Today has been great. It is my first official day of Spring Break and my husband and I dropped my DD off at Art Camp this morning at 9 a.m. and went to a leisurely breakfast at one of our favorite places in town. We then came home and did some catch up work we both had and then I went to pick up my DD at Noon from Art Camp. She wanted to eat downtown and get a book at our local used bookstore, so we did. It is a beautiful day after many weeks of rain and clouds and cold, so we ate outside and enjoyed the sunshine. We then came home and her friend came over and they have been playing independently and I’ve got a few projects done around the house and for work.
But, I am feeling a little sad because tomorrow morning I am driving away from town with a bunch of college students and going to New York for the remainder of my Spring “break”. My daughter will spend the week with my husband and his parents are coming up at the end of the week to go to a family friend’s funeral on Friday. I would love to be here spending every day in a leisurely way and seeing my in-laws and being there for my husband at the funeral of his good family friend. But, instead I am traveling and spending approximately 10 hour days at Hofstra University while many students compete in Speech and Debate. And I love Speech and Debate and the opportunities for travel it provides to me and my students, but when it cuts into my family time in such a big way, I start to feel the pull of home. Such is life. No one’s job is perfect and no one’s life is perfectly balanced. But, it still feels a little disappointing.

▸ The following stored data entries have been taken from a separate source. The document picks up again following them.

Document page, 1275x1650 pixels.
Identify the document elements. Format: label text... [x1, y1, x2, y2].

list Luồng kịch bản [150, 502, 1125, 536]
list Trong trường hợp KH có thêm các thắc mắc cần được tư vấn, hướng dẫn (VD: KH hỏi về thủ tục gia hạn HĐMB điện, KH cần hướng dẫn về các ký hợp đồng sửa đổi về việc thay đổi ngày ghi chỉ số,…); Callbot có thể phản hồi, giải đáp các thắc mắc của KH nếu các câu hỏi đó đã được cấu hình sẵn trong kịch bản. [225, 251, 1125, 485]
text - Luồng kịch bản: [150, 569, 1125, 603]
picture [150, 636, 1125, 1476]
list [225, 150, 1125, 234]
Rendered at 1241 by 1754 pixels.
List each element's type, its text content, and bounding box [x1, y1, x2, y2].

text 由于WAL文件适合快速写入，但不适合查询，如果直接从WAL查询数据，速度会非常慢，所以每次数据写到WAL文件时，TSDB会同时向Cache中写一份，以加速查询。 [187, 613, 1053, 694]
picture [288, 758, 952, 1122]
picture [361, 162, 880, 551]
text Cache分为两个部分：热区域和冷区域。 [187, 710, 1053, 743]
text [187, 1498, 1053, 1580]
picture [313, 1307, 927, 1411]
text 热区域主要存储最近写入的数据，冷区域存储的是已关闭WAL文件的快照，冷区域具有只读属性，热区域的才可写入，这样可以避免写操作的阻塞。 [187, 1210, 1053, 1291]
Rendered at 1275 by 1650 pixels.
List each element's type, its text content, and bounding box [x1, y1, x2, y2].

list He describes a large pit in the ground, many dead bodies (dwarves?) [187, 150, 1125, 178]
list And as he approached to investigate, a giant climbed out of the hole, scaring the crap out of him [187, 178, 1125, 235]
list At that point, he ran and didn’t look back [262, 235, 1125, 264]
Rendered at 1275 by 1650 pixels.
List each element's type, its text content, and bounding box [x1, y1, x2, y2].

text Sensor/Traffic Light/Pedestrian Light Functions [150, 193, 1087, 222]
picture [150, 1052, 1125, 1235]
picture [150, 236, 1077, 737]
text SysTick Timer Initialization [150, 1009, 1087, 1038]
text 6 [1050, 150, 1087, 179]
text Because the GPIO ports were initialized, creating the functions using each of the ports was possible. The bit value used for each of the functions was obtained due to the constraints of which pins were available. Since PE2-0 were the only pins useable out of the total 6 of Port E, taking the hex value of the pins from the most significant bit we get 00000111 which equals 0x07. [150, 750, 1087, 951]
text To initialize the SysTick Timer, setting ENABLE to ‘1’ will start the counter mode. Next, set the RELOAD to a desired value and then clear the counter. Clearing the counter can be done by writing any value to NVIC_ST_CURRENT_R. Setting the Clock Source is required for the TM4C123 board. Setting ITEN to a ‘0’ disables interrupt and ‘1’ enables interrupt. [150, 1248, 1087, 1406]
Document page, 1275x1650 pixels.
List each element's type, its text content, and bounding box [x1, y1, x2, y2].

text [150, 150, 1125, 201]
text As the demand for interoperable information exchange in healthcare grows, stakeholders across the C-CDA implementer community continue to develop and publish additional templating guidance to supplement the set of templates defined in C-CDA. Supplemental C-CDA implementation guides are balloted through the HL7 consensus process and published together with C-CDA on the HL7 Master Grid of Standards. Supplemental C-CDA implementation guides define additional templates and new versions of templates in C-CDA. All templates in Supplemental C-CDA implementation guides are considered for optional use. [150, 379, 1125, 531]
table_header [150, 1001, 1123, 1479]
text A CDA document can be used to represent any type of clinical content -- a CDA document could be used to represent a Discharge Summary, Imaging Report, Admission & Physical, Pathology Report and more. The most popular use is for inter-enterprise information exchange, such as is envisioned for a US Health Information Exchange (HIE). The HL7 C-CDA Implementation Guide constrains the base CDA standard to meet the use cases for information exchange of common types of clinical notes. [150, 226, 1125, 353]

I am trying to approach it as a bit of a working retreat to get my life on track. I am not judging, so I have the days relatively open to getting things done (around providing my students meals, rides and advice, of course). But, it is always harder to get things done at tournaments than it would be at home. And every week I don’t spend with my DD feels like one I may live to regret. I don’t like to think about things that way, but I almost have to. I am trying to view it as my husband’s gain because he doesn’t get to spend time with her nearly as much I do, so this is good for them. I won’t be here to interfere with them spending time together.
My other goal while I am gone is to figure out what I can possibly do differently moving forward to make my life what I want it to be. It isn’t easy for me to figure out what I can do to make things change because I often feel kind of trapped in what I’ve become. But, I have to view myself as more of a caterpillar rather than a fully formed butterfly. Or maybe I’m a chryssalis since I’ve already lived my earlier life and hopefully I can figure out how to break out of where I’ve been and do a little more with what I’ve been given.
Life is a series of challenges. I am finally feeling ready to take some of them on before they come barreling down the road at me. I am ready to approach them first and preemptively deal with them!